Guest post by Annie Evelsizer
For many youth on their 18th birthday of their senior year of high school, there is a desire to host a party to celebrate their first small step towards adulthood. There are worries over what should be worn, what snacks to serve, if anyone was left anyone out, and if there would be enough time to decorate.
What youth not in foster care don’t think about was where they will sleep that night… if the doorway I hunkered down in would provide enough protection from the elements… if, when they do finally drift off into an exhausted sleep, would someone take the opportunity to rob or abuse them… or how they would pay for their next meal, let alone when it would work for them to see a doctor for an annual wellness exam.
The transition towards adulthood and self-sufficiency is challenging for any youth. It is a season of tremendous growth, development and change; during which time they are exploring who they want to be. Teenagers tend to run between wanting to “test the waters” of adulthood while also charging back into the safety and protection of a stable familial structure. (1) However, generally speaking, youth who have been in foster care do not have the same safety nets and support networks in place as they step into adulthood. More often than not, these young adults are thrust into a life on their own without several key foundational elements established. (2) There seems to be a pervasive lack of:
- Stable housing
- Adequate education or job training
- Employment abilities or opportunities
- Access to healthcare
- Emotional, mental and physical well-being
- Social connections and community
The consistent theme being a lack of. Not only are these youths being propelled towards the daunting task of transitioning into adulthood without these foundations, youth in foster care oftentimes have already lived through traumatic experiences and periods in their childhood development which can set them up for additional hurdles with their physical and mental health, as well as their self-confidence and emotional well-being. Compared to their peers, youth departing from foster care have a much higher risk of dropping out of school, ending up in jail, experiencing homelessness and becoming parents before they are ready. (3) With nearly 15,000 young people aging out of foster care at age 18 each year, solutions must be found. (4)

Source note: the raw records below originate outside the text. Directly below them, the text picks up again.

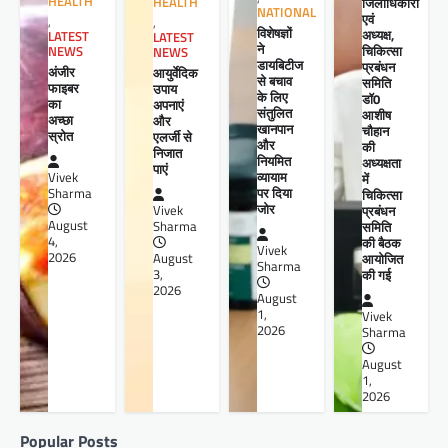
HEALTH
जिलाधिकारी
HEALTH
NATIONAL
एवं
,
,
विशेषज्ञों
अध्यक्ष,
LATEST
LATEST
ने
चिकित्सा
NEWS
NEWS
डायबिटीज
प्रबंधन
अंजीर
आयुर्वेदिक
से बचाव
समिति
फाइबर
उपाय
के लिए
डॉ0
का
अपनाएं
संतुलित
आशीष
अच्छा
और
खानपान
चौहान
स्रोत
एलर्जी से
और
की
निजात
नियमित
अध्यक्षता
पाएं
व्यायाम
Vivek
में
पर दिया
Sharma
चिकित्सा
जोर
प्रबंधन
Vivek
August
समिति
Sharma
4,
की बैठक
Vivek
2026
आयोजित
August
Sharma
की गई
3,
2026
August
1,
Vivek
2026
Sharma
August
1,
2026
Popular Posts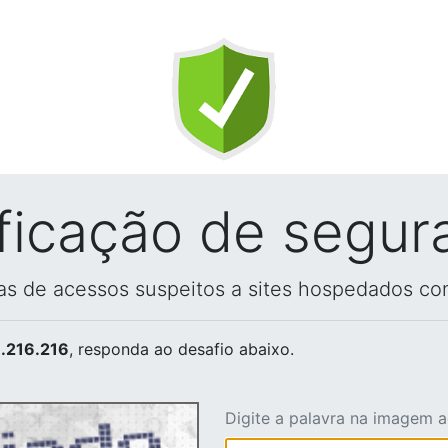
ificação de segur
vas de acessos suspeitos a sites hospedados co
.216.216
, responda ao desafio abaixo.
Digite a palavra na imagem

Solutions for a Personal Path Forward
What is the solution to these vast and dynamic challenges? It is giving youth transitioning into adulthood the opportunity and tools to plan and guide their personal path forward. This can be accomplished, in part, by “extending high-quality, developmentally-appropriate services to age 21” as is outlined in the national campaign Success Beyond 18, a national campaign whose initiative aims at creating a better path for youth aging out of foster care. (3) Ultimately, taking solution-based steps alongside these youths is beneficial to all of us, as the cost of not doing so is dire. There are nearly incalculable social and economic repercussions for these individuals which eventually falls on the greater community. (5) Over the past two decades, federal laws and programs have been continually developed, enhanced and strengthened to better address the needs of the thousands of youths aging out of foster care across the country.
Coming Alongside to End the Trend
However, even after decades of dedicated focus on finding solutions, the facts lay bare the reality that our work is not yet finished with 36% of foster youth experiencing homelessness by the age of 26. (4) Instead of being a foster care system in crisis, we need to continue towards ending the trend and coming alongside these young people who are thrust into adulthood much too quickly and without adequate support systems and tools in place.